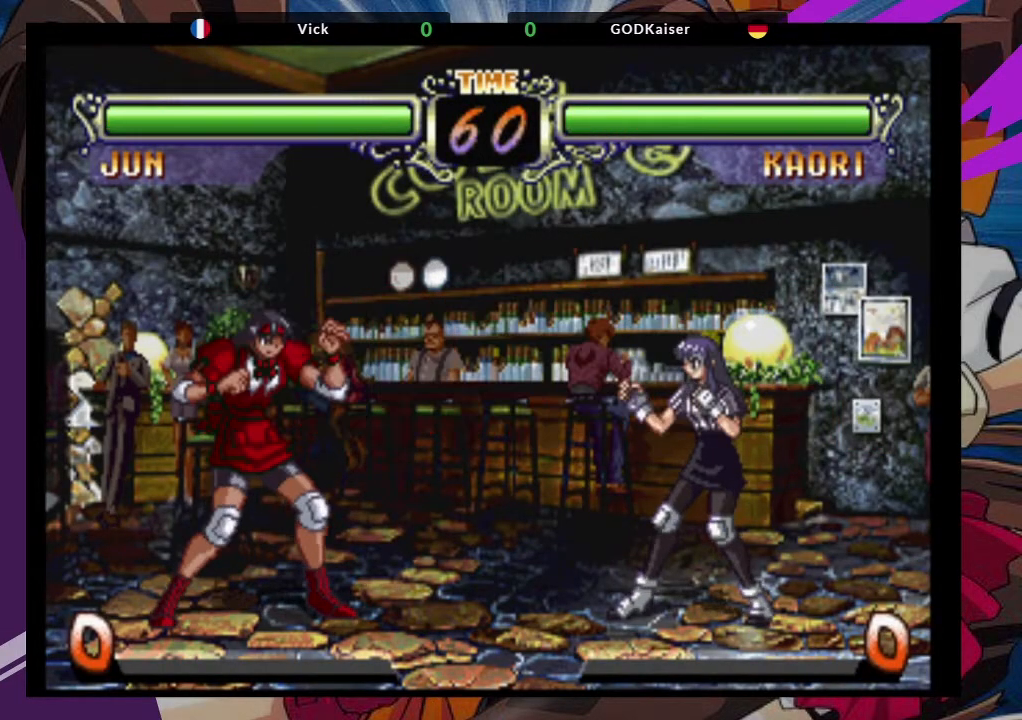
{"buttons": [], "left_stick": "center", "events": []}
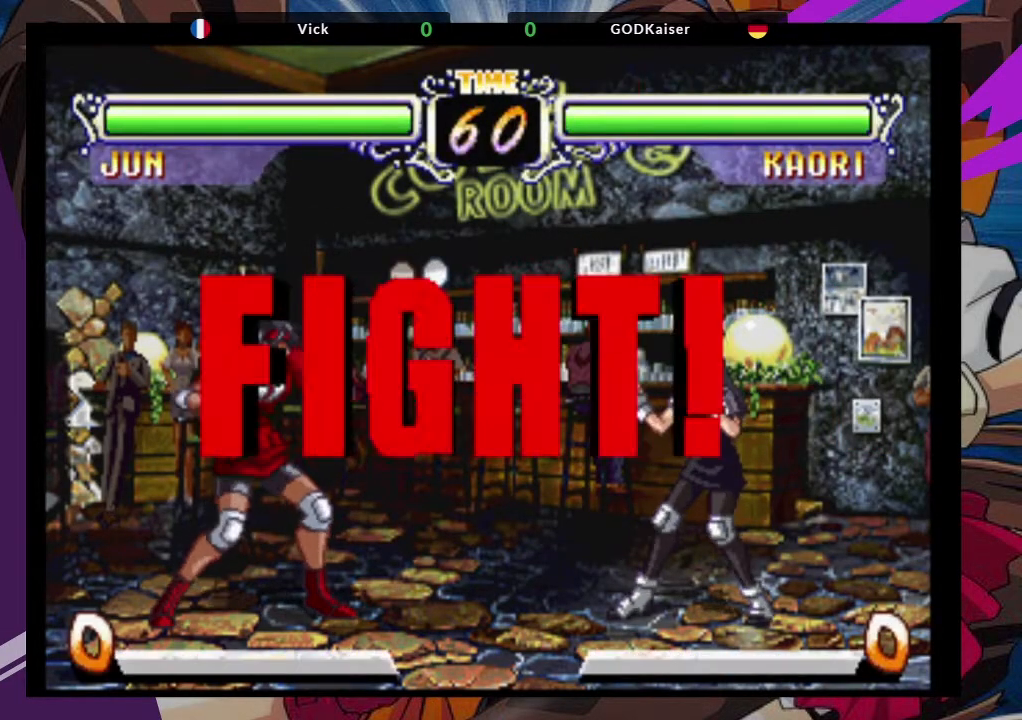
{"buttons": ["CROSS"], "left_stick": "up-right", "events": [[100, "left_stick", "right"], [150, "left_stick", "up-right"], [367, "CROSS", "down"]]}
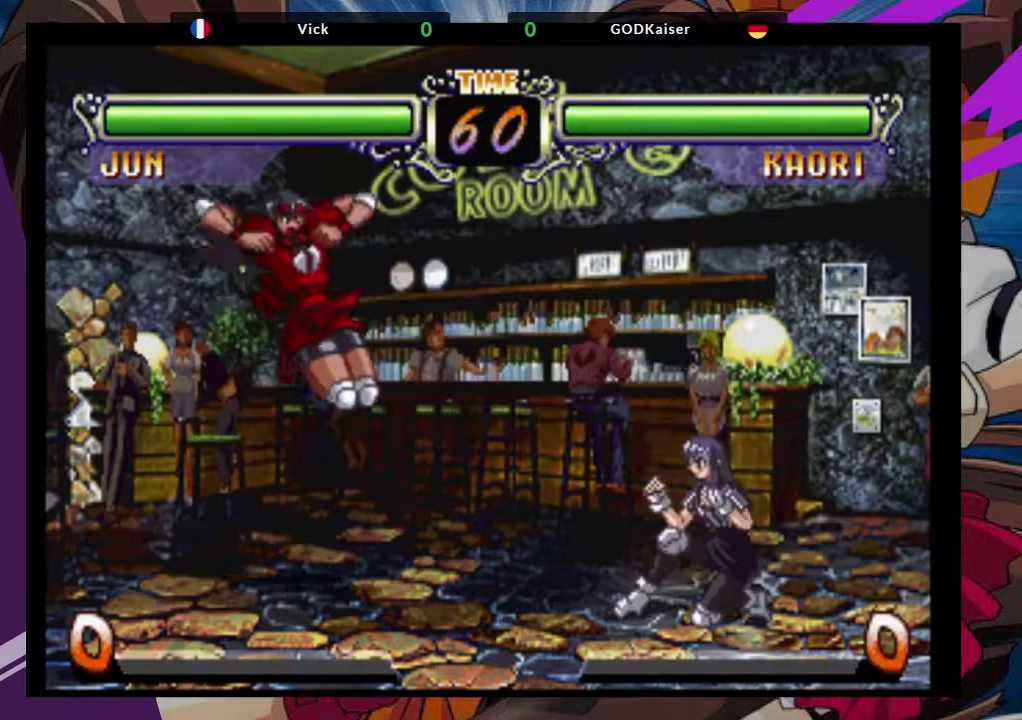
{"buttons": [], "left_stick": "down", "events": [[83, "CROSS", "up"], [183, "left_stick", "down-right"], [233, "TRIANGLE", "down"], [383, "TRIANGLE", "up"], [450, "left_stick", "down"]]}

• • • • • • •

Task to carry out -> When you write out the material, keep every line exact and leave out each picture.

Solution below ->
{"buttons": [], "left_stick": "center", "events": []}
{"buttons": ["CROSS"], "left_stick": "up-right", "events": [[100, "left_stick", "right"], [150, "left_stick", "up-right"], [367, "CROSS", "down"]]}
{"buttons": [], "left_stick": "down", "events": [[83, "CROSS", "up"], [183, "left_stick", "down-right"], [233, "TRIANGLE", "down"], [383, "TRIANGLE", "up"], [450, "left_stick", "down"]]}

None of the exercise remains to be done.